For anyone interested in running these cases, it’s as simple as building and then running:

./vkoverhead -start 135

These benchmark cases will call vkCreateGraphicsPipelines in a tight loop to perform a fast-link on GPL-created pipeline libraries, fast-linking thousands of times per second for easy profiling. The number of iterations per second, in thousands, is then printed.

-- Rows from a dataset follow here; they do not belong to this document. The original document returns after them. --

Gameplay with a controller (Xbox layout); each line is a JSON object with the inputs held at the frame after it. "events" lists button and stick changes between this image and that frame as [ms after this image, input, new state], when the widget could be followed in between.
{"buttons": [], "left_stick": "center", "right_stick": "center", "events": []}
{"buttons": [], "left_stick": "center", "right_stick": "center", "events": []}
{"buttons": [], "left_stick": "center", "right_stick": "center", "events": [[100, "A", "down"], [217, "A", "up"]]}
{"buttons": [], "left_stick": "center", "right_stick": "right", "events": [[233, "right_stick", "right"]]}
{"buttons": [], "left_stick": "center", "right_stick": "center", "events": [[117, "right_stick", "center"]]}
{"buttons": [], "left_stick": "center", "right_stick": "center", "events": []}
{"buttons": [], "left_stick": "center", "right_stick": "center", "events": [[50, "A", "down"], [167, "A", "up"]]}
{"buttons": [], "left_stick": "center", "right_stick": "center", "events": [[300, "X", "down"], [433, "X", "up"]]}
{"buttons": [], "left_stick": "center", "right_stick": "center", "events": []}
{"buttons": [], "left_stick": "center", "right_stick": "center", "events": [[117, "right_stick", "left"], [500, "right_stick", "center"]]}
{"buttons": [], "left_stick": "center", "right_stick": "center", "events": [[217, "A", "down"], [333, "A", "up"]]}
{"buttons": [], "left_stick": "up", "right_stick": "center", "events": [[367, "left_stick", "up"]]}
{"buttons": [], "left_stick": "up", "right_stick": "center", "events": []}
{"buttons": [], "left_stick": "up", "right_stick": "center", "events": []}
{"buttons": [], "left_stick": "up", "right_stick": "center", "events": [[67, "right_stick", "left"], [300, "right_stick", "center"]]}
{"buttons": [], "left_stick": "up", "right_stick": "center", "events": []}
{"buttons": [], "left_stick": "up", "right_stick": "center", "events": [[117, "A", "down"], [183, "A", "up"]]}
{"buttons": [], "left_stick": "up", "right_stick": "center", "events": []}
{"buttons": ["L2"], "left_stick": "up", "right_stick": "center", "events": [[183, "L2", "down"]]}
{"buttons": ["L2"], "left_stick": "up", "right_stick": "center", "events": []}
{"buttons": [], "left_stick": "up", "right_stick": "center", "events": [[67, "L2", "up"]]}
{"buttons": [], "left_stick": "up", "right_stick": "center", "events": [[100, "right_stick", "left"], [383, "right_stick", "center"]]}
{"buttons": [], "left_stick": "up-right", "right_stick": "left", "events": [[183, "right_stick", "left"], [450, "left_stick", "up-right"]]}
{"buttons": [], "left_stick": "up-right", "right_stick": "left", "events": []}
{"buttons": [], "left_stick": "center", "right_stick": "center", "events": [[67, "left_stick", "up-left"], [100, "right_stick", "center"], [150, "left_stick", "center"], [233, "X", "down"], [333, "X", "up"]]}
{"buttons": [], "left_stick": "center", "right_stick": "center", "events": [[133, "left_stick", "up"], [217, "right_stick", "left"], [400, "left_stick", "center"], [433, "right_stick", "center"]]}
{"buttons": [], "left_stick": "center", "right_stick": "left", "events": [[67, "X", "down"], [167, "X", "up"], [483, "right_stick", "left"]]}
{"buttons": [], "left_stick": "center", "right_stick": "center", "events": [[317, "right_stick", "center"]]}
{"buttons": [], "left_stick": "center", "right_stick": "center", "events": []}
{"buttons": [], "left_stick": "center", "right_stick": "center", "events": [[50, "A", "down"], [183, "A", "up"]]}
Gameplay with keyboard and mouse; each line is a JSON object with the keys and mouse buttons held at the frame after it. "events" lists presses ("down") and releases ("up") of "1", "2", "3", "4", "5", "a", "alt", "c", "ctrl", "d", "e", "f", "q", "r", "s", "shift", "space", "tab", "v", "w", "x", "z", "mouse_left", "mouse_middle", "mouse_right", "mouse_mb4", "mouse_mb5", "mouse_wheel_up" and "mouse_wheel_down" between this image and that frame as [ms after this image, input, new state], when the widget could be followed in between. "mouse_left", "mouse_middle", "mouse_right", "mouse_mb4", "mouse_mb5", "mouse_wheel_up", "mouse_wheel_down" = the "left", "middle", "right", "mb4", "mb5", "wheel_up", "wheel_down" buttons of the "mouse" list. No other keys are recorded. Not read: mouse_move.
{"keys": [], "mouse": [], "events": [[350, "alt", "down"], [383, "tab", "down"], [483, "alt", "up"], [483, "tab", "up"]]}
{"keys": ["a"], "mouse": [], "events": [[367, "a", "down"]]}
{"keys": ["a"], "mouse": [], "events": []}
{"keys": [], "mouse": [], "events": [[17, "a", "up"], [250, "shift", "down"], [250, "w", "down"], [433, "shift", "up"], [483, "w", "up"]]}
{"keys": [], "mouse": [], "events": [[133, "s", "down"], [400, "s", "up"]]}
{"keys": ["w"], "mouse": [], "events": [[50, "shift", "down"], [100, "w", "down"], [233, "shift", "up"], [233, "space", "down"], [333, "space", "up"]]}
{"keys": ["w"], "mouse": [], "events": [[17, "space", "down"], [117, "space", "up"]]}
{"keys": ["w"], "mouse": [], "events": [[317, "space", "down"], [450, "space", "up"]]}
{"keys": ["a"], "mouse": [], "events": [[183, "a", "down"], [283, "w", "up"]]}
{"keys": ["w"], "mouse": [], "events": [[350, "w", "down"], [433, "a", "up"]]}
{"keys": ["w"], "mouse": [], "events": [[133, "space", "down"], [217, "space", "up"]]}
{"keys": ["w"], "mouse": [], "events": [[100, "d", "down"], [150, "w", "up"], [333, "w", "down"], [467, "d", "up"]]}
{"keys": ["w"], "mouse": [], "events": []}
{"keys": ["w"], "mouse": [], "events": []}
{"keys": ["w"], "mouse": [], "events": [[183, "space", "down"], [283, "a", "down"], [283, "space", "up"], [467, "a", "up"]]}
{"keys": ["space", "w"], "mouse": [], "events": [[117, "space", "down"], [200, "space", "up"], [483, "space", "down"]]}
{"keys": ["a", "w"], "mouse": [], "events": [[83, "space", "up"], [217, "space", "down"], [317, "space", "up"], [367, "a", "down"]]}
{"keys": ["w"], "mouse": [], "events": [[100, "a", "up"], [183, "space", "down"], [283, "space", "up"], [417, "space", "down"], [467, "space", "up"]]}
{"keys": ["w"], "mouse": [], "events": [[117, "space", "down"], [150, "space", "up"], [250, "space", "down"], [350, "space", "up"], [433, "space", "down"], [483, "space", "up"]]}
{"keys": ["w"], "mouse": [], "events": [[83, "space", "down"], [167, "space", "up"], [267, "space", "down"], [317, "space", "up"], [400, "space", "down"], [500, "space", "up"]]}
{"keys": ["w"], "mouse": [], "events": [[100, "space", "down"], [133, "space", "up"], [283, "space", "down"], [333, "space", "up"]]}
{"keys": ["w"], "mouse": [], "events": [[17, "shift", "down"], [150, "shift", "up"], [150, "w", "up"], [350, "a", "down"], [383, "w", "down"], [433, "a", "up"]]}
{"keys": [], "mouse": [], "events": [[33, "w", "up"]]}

vkoverhead works with any Vulkan driver on any platform (including Windows!), which means it’s possible to use it to profile and optimize any driver.

Optimization

vkoverhead currently has two cases for GPL fast-link. As they are both extracted directly from Dota2, they have a number of properties in common:

similar descriptor layouts/requirements
same composition of libraries (all four GPL stages created separately)

Each case tests the following:

depthonly is a pipeline containing only a vertex shader, forcing the driver to use its own fragment shader
slow is a pipeline that happens to be slow to create on many drivers

Various tools are available on different platforms for profiling, and I’m not going to go into details here. What I’m going to do instead is look into strategies for optimizing drivers. Strategies that I (and others) have employed in real drivers. Strategies that you, if you aren’t shipping a fast-linking implementation of GPL, might be interested in.

First Strategy: Move NO-OP Fragment Shader To Device

The depthonly case explicitly tests whether drivers are creating a new fragment shader for every pipeline that lacks one. Drivers should not do this.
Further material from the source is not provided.